* **Instructions for the task**
Whenever a line of the data below holds the string "Battery", copy that line.

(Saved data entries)

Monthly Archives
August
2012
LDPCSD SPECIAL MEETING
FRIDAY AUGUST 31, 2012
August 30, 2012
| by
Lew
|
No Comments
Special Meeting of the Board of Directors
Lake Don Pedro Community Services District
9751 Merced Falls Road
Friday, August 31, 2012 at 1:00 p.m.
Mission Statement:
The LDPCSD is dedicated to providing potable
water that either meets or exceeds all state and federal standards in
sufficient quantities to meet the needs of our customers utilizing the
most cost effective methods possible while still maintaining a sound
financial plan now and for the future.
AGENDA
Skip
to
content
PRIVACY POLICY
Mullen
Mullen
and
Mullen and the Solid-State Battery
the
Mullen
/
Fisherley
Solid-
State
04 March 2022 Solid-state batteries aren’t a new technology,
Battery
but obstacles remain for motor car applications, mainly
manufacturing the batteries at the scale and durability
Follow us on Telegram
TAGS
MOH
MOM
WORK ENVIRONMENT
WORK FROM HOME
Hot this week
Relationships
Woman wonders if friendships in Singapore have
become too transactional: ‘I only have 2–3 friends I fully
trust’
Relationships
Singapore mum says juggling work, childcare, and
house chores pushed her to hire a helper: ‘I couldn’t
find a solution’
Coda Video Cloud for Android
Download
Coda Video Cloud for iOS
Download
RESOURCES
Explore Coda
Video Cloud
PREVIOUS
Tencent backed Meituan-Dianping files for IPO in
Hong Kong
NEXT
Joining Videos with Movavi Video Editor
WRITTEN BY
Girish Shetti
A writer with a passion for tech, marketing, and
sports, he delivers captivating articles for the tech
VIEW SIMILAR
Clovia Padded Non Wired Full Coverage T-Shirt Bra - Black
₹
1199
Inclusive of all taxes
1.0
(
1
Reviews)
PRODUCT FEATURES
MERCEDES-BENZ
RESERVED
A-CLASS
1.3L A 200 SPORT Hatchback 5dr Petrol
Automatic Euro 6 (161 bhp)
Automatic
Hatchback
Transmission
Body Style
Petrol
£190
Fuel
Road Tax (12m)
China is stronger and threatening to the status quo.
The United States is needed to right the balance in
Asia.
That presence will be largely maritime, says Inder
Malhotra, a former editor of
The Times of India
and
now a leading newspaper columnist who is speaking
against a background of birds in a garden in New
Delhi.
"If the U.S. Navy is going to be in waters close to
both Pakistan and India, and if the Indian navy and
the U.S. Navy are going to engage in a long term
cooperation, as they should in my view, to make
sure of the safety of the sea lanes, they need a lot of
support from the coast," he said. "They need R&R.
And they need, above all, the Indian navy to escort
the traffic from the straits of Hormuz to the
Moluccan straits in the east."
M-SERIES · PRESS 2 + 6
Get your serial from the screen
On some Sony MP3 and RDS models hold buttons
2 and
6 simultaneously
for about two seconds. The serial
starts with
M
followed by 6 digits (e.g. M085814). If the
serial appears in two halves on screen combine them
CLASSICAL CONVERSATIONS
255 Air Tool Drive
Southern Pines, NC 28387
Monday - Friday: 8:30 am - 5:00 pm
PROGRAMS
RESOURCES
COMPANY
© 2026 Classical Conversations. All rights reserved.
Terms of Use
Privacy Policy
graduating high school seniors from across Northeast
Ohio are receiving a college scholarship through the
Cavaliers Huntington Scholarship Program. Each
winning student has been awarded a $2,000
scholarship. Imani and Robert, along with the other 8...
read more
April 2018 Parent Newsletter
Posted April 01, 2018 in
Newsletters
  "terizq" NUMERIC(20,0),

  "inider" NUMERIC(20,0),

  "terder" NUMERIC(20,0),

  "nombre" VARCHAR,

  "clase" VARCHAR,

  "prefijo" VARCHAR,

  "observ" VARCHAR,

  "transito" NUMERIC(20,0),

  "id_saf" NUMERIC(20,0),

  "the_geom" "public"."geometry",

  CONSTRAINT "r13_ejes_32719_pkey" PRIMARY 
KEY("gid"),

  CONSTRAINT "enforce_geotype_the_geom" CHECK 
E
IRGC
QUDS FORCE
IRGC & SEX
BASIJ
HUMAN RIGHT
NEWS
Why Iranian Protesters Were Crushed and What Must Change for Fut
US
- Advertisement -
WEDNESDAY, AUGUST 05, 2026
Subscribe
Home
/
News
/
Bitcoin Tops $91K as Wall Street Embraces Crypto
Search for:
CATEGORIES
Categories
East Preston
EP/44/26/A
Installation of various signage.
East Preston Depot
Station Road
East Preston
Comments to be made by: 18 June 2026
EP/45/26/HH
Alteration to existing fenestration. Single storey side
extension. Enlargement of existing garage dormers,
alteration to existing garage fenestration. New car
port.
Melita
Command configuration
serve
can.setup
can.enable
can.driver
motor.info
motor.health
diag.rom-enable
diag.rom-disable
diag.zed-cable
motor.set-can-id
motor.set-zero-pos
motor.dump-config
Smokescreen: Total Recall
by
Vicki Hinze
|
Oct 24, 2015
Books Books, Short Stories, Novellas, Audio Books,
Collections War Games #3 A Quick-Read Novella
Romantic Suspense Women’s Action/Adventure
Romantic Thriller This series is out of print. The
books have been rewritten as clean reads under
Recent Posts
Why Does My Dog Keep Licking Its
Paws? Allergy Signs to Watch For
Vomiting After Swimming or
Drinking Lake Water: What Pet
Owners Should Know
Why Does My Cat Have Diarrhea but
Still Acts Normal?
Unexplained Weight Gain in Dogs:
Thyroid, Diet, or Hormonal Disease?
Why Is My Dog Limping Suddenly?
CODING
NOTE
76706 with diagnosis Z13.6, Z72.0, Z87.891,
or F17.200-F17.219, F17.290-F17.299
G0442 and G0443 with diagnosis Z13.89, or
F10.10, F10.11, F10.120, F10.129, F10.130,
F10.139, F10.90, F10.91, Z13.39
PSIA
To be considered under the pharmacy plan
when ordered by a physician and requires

* **Response to the task**
Mullen and the Solid-State Battery
Battery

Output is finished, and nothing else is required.